→ **DATA**:
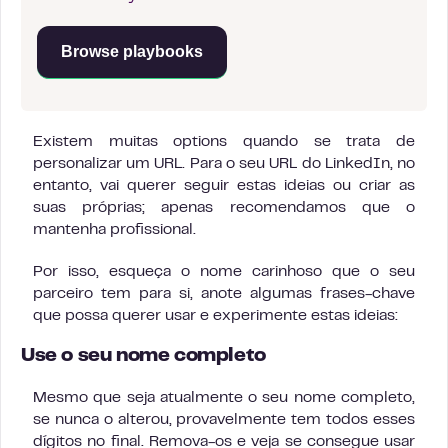
Browse playbooks
Existem muitas options quando se trata de
personalizar um URL. Para o seu URL do LinkedIn, no
entanto, vai querer seguir estas ideias ou criar as
suas próprias; apenas recomendamos que o
mantenha profissional.
Por isso, esqueça o nome carinhoso que o seu
parceiro tem para si, anote algumas frases-chave
que possa querer usar e experimente estas ideias:
Use o seu nome completo
Mesmo que seja atualmente o seu nome completo,
se nunca o alterou, provavelmente tem todos esses
dígitos no final. Remova-os e veja se consegue usar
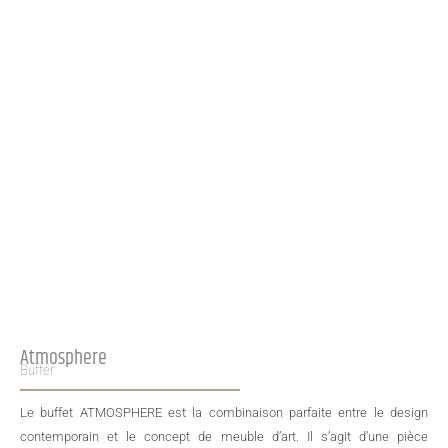
Atmosphere
Buffer
Le buffet ATMOSPHERE est la combinaison parfaite entre le design
contemporain et le concept de meuble d’art. Il s’agit d’une pièce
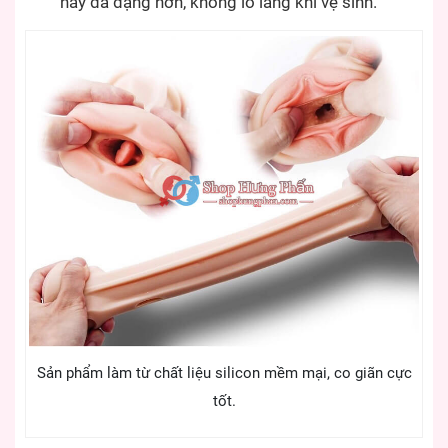
này đa dạng hơn, không lo lắng khi vệ sinh.
Sản phẩm làm từ chất liệu silicon mềm mại, co giãn cực
tốt.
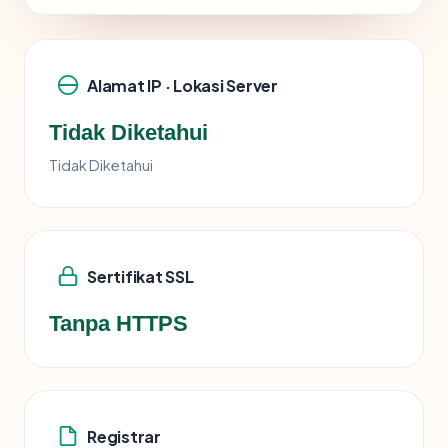
Alamat IP · Lokasi Server
Tidak Diketahui
Tidak Diketahui
Sertifikat SSL
Tanpa HTTPS
Registrar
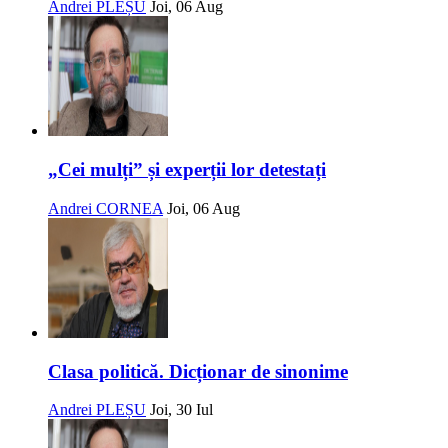
Andrei PLEȘU
Joi, 06 Aug
„Cei mulți” și experții lor detestați
Andrei CORNEA
Joi, 06 Aug
Clasa politică. Dicționar de sinonime
Andrei PLEȘU
Joi, 30 Iul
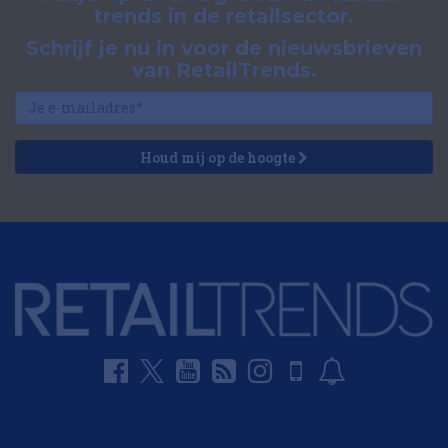
trends in de retailsector.
Schrijf je nu in voor de nieuwsbrieven
van RetailTrends.
Houd mij op de hoogte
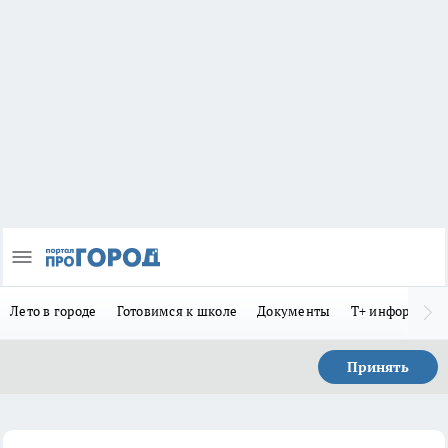
Лето в городе
Готовимся к школе
Документы
Т+ информиру
Принять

→ **EXERCISE BRIEF**: Which lines hold the word "ideias"? Copy each of them from the records.

→ **REPLY TO THE EXERCISE**:
entanto, vai querer seguir estas ideias ou criar as
que possa querer usar e experimente estas ideias:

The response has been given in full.